Instructions =>
• 1. Print the section of the muscle regeneration article starting at "The process requires" and ending at "to two days.".
• 2. In one to three sentences, explain what role physical therapy plays in the muscle regrowth procedure described in the article.
• 3. Write the next part of the muscle regeneration article, picking up after its final sentence.

Excerpted text =>
Human muscle can repair itself on its own, so long as it doesn't suffer severe damage. But researchers now say that a new surgical technique can enable the regeneration of some muscle after large amounts are lost in accidents or war injuries, offering a much improved path to recovery. The technique involves implanting a small biological scaffolding at the injury site and then entering patients into an aggressive physical therapy regimen, and researchers say that the initial results have led to quality of life improvements for all patients of the procedure.
"We are very confident in the science behind it."
In a paper published today, five patients are reported to have successfully regrown muscle, with three of the five seeing at least a 25 percent functional improvement to the injured limb. In all cases, the patients had previously lost over half of their treated limb's muscle and were no longer seeing improvements through physical therapy. "The problem of volumetric muscle loss is truly an area with an unmet clinical need," Stephen Badylak, a University of Pittsburgh researcher and corresponding author on the study, says on a call discussing the results.
Areas of large muscle loss usually end up covered in scar tissue, rather than new muscle, limiting how far a patient can recover. Physical therapy and other surgeries can help to improve that, but Badylak calls the current options "truly limited." With their new surgical technique, however, Badylak say that surgeons can get cells to avoid turning into scar tissue — and start turning into muscle again.
The process requires a pairing of surgery and physical therapy. In surgery, existing scar tissue is first removed from the injury site. A thin sheet of biological scaffolding — known as an extracellular matrix, in this case made from a pig's bladder — is then implanted in the area and attached to healthy tissue so that new stem cells can reach it. After surgery, the patients are then entered into an aggressive physical therapy regimen within one to two days.
"The cells get the idea."
As the scaffolding begins to degrade, cells receive a signal to come and attempt to rebuild it. By then placing the area under stress from physical therapy, the cells recognize that they should begin forming into muscle. "The cells get the idea," Badylak says. "They go, 'I get it. I'm supposed to line up this way, bear weight, contract, whatever.'"
The human trials build on earlier tests on rodents, which showed that the procedure could allow them to regrow muscle at severely injured portions of their hind limbs. The human trials provide a limited set of results, but the researchers believe in them. "We recognize that this is a small number of patients that we have started with," Badylak says, "but we are very confident in the science behind it."

[Collection entries]
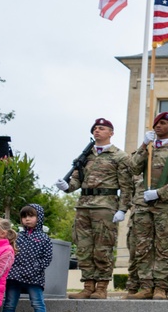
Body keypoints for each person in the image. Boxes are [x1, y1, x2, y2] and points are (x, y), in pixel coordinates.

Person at [56, 118, 133, 300]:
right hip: (83, 205)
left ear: (111, 133)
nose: (97, 131)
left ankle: (101, 287)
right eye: (95, 128)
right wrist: (67, 187)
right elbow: (77, 179)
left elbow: (127, 185)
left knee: (103, 247)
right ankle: (88, 286)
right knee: (83, 248)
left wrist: (123, 209)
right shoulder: (86, 156)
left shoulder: (119, 156)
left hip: (105, 205)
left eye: (102, 128)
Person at [125, 111, 168, 300]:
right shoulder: (148, 148)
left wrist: (160, 193)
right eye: (156, 124)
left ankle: (161, 287)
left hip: (165, 206)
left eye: (163, 123)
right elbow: (133, 168)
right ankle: (145, 285)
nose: (158, 126)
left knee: (163, 247)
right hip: (143, 205)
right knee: (143, 246)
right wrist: (144, 145)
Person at [0, 204, 52, 312]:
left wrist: (35, 268)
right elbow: (10, 252)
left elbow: (47, 258)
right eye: (24, 216)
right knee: (9, 303)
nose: (27, 219)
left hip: (34, 277)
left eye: (31, 216)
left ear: (39, 217)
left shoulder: (44, 238)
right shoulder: (17, 236)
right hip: (14, 276)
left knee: (37, 303)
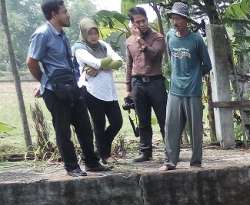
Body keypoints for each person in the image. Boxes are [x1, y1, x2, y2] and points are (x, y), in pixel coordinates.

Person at [26, 0, 109, 177]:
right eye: (64, 11)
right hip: (55, 91)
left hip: (71, 86)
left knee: (85, 127)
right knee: (63, 130)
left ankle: (92, 163)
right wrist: (44, 83)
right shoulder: (42, 34)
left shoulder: (62, 34)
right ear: (54, 14)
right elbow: (31, 62)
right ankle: (71, 167)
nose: (68, 14)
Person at [161, 2, 211, 171]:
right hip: (175, 89)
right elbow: (171, 59)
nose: (176, 21)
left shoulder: (196, 39)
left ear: (186, 20)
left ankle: (196, 162)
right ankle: (170, 161)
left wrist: (195, 76)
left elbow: (207, 64)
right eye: (174, 18)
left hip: (193, 90)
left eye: (180, 18)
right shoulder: (169, 37)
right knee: (170, 126)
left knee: (195, 128)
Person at [72, 18, 123, 164]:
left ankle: (100, 148)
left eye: (95, 33)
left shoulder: (103, 45)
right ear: (84, 33)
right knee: (99, 124)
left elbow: (119, 62)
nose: (94, 36)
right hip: (91, 91)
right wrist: (103, 63)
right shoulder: (79, 48)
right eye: (90, 33)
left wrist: (99, 67)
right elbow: (97, 62)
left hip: (109, 91)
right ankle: (105, 155)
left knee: (117, 122)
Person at [125, 6, 167, 163]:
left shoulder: (158, 37)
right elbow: (129, 65)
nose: (142, 24)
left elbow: (155, 54)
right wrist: (128, 88)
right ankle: (145, 152)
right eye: (138, 22)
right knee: (142, 120)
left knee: (163, 119)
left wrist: (140, 40)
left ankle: (170, 150)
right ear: (133, 24)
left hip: (155, 82)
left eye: (144, 20)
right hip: (138, 83)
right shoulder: (129, 42)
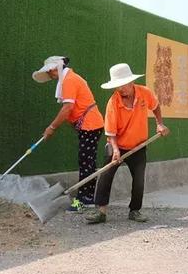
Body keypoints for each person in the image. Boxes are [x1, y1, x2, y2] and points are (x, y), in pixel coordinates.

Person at [85, 63, 170, 224]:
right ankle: (101, 212)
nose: (120, 89)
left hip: (138, 145)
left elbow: (156, 106)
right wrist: (116, 150)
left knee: (139, 180)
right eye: (117, 86)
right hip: (117, 144)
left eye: (122, 85)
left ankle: (135, 211)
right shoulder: (113, 102)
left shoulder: (144, 93)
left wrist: (159, 123)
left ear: (131, 82)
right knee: (105, 176)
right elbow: (110, 132)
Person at [32, 56, 104, 212]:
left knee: (85, 162)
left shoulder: (69, 80)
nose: (50, 77)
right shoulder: (69, 78)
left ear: (54, 69)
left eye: (50, 73)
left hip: (90, 125)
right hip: (90, 125)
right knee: (88, 161)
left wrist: (51, 127)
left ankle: (83, 199)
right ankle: (89, 197)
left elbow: (67, 108)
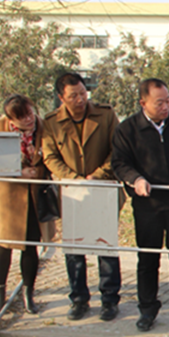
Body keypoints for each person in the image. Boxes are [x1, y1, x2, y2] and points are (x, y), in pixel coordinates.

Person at [111, 78, 169, 332]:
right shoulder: (128, 129)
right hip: (148, 205)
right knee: (148, 259)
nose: (166, 107)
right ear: (143, 103)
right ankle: (148, 309)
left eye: (168, 101)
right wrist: (135, 179)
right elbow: (119, 163)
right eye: (159, 103)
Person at [42, 72, 121, 322]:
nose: (79, 99)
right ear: (61, 97)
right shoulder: (51, 122)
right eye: (73, 96)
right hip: (72, 193)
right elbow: (50, 156)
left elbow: (117, 149)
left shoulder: (105, 115)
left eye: (82, 93)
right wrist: (74, 179)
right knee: (74, 248)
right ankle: (79, 299)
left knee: (105, 246)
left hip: (102, 189)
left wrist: (97, 175)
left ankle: (109, 299)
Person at [0, 94, 54, 315]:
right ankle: (0, 293)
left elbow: (52, 154)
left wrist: (38, 171)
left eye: (29, 113)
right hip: (8, 195)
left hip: (35, 193)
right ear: (11, 120)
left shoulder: (43, 126)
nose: (28, 119)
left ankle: (28, 293)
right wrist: (17, 172)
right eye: (22, 117)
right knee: (5, 243)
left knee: (30, 243)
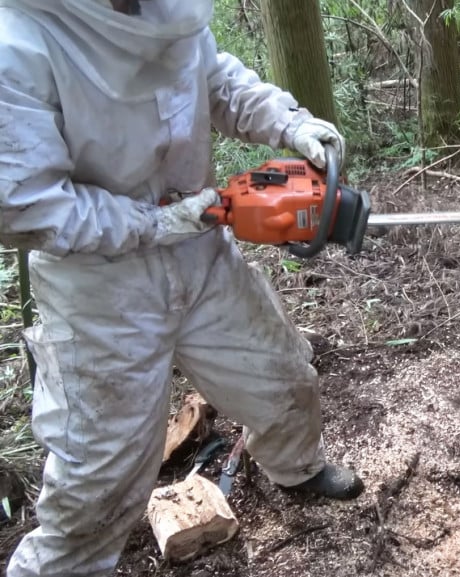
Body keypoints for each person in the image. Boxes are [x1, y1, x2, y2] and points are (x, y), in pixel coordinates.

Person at [0, 1, 365, 575]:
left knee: (282, 377)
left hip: (200, 251)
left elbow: (215, 79)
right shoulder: (19, 42)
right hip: (100, 291)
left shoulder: (169, 13)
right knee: (100, 474)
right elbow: (24, 207)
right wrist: (150, 224)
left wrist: (286, 119)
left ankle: (297, 468)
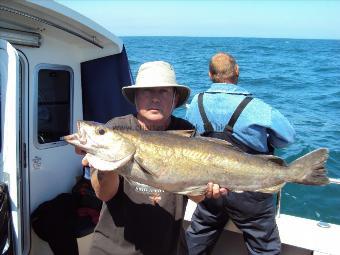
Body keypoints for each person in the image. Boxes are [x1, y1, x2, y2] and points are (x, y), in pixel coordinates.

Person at [78, 61, 225, 255]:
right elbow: (104, 194)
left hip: (168, 247)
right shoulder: (115, 129)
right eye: (147, 91)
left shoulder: (186, 132)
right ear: (136, 97)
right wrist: (106, 166)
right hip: (113, 247)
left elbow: (195, 196)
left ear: (175, 98)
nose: (154, 98)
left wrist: (206, 190)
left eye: (163, 91)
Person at [185, 52, 296, 255]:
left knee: (197, 240)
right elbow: (287, 138)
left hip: (211, 188)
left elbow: (190, 138)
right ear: (237, 71)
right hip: (250, 190)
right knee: (263, 247)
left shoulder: (196, 103)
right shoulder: (258, 108)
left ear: (210, 74)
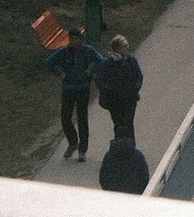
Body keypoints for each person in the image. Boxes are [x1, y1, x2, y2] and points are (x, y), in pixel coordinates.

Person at [44, 19, 105, 161]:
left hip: (83, 87)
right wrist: (59, 72)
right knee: (65, 118)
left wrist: (91, 69)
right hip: (68, 88)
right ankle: (73, 142)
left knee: (82, 118)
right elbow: (49, 63)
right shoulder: (63, 52)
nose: (74, 42)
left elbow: (101, 60)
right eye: (72, 39)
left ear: (81, 40)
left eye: (77, 39)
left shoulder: (88, 50)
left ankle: (82, 150)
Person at [97, 34, 144, 142]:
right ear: (117, 49)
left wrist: (135, 88)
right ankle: (119, 147)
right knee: (118, 125)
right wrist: (111, 91)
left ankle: (131, 147)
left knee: (129, 124)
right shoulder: (108, 63)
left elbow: (139, 76)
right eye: (125, 46)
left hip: (130, 99)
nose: (127, 48)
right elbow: (100, 80)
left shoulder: (131, 61)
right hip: (114, 100)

Answer set =>
• 1.
The process requires a pairing of surgery and physical therapy. In surgery, existing scar tissue is first removed from the injury site. A thin sheet of biological scaffolding — known as an extracellular matrix, in this case made from a pig's bladder — is then implanted in the area and attached to healthy tissue so that new stem cells can reach it. After surgery, the patients are then entered into an aggressive physical therapy regimen within one to two days.

• 2. As the implanted scaffolding degrades, cells are signaled to come and try to rebuild it. Putting the area under stress through physical therapy makes those cells recognize that they should form into muscle.

• 3.
The research was led by Brian Sicari and Peter Rubin at the University of Pittsburgh's McGowan Institute for Regenerative Medicine, and its results are being published today in Science Translational Medicine.
All of the patients in the trial had an injured leg, with three of the five receiving their wounds in the military, two of which came from IEDs. It should be no surprise that there's interest in seeing what the new procedure can do to help those with military injuries. A portion of the research's funding — about $3 million over the past four or five years — even came from the Department of Defense.
Researchers hope to avoid poor replication of their study
And critically, Badylak says that the entire process is designed so that it "can be utilized literally anywhere that a good surgery is available." It won't be heading out to the field just yet though. The next step will be for the researchers behind this study to carefully train between three to five other institutions in the process so that they can properly attempt to recreate these results.
Badylak paints this tentative step forward primarily as a precautionary measure to protect the integrity of the research: "Frankly, the reason that we're doing this is because if someone reads this article and some surgeon out in the Great Plains decides that, 'You know, all I have to do is buy this stuff, put it into the site,' and they don't get the good results, we'll spend the next 10 years fighting in the literature back and forth about who's right and who's wrong."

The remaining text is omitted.